## DESCRIPTION OF THE TASK
Every line of the records that contains the string "APERTURE" counts once; give the total and nothing else.

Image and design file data
· · · · ·

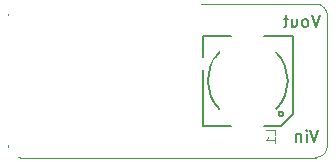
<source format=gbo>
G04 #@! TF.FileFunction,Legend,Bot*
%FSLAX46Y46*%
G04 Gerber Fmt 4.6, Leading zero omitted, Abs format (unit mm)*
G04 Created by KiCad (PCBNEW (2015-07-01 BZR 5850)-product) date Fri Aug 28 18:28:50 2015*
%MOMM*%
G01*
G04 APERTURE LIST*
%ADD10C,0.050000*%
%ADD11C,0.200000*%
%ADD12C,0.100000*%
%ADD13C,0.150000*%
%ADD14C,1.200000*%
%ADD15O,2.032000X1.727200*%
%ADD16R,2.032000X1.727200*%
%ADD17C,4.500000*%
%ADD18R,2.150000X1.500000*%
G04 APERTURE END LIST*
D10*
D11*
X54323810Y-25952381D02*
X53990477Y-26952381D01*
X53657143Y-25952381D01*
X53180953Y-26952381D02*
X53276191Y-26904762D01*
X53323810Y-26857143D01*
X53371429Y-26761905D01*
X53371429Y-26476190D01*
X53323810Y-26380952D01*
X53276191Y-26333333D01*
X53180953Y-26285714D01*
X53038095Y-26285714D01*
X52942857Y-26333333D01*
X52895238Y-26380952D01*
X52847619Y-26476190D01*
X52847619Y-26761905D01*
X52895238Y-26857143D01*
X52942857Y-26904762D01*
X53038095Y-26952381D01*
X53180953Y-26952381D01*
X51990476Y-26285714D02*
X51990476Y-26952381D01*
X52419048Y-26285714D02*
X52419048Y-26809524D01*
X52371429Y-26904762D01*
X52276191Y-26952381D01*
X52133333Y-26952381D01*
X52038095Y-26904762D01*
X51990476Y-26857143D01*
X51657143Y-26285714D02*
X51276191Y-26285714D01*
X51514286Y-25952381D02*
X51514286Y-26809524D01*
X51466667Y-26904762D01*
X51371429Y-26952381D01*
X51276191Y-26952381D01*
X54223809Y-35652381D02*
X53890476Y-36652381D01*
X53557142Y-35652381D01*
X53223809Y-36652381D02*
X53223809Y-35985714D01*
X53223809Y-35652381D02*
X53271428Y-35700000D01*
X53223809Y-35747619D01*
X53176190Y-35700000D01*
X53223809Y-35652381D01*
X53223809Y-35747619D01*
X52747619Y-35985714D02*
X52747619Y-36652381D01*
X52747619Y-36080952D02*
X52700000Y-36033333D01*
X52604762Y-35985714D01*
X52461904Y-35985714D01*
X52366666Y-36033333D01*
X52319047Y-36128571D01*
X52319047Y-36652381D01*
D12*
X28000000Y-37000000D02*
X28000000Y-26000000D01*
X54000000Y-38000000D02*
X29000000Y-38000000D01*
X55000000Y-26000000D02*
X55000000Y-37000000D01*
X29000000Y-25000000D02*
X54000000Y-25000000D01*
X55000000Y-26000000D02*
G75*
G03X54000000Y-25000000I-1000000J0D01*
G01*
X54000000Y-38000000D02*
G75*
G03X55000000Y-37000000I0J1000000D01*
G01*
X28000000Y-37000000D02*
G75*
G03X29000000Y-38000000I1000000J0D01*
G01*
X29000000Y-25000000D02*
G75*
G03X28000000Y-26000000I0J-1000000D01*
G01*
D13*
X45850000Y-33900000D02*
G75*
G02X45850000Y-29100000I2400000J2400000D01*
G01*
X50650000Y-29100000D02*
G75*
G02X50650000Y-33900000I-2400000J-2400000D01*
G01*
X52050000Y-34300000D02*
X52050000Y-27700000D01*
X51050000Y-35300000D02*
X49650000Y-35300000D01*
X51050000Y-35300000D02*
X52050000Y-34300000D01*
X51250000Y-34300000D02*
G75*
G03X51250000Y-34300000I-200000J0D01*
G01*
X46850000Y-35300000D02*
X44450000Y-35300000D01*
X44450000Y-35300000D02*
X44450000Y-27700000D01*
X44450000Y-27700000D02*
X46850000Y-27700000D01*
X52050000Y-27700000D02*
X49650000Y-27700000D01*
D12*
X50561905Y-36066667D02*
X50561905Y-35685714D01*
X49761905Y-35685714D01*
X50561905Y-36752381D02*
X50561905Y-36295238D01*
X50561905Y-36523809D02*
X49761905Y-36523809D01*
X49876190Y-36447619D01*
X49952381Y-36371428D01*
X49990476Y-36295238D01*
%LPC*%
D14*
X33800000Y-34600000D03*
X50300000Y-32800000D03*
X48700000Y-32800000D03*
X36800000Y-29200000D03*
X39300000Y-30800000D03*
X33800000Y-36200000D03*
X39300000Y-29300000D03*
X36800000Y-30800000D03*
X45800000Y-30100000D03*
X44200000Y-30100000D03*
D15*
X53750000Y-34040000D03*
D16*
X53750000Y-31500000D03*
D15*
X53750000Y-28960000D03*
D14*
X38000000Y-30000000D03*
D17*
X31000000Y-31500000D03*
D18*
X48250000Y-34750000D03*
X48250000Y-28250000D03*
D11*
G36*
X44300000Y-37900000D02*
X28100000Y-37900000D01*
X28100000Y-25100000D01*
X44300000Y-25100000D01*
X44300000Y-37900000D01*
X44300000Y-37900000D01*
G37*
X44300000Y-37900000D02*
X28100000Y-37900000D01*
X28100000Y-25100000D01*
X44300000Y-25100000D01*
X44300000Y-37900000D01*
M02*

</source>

· · · · ·

## SOLVED PROBLEM
2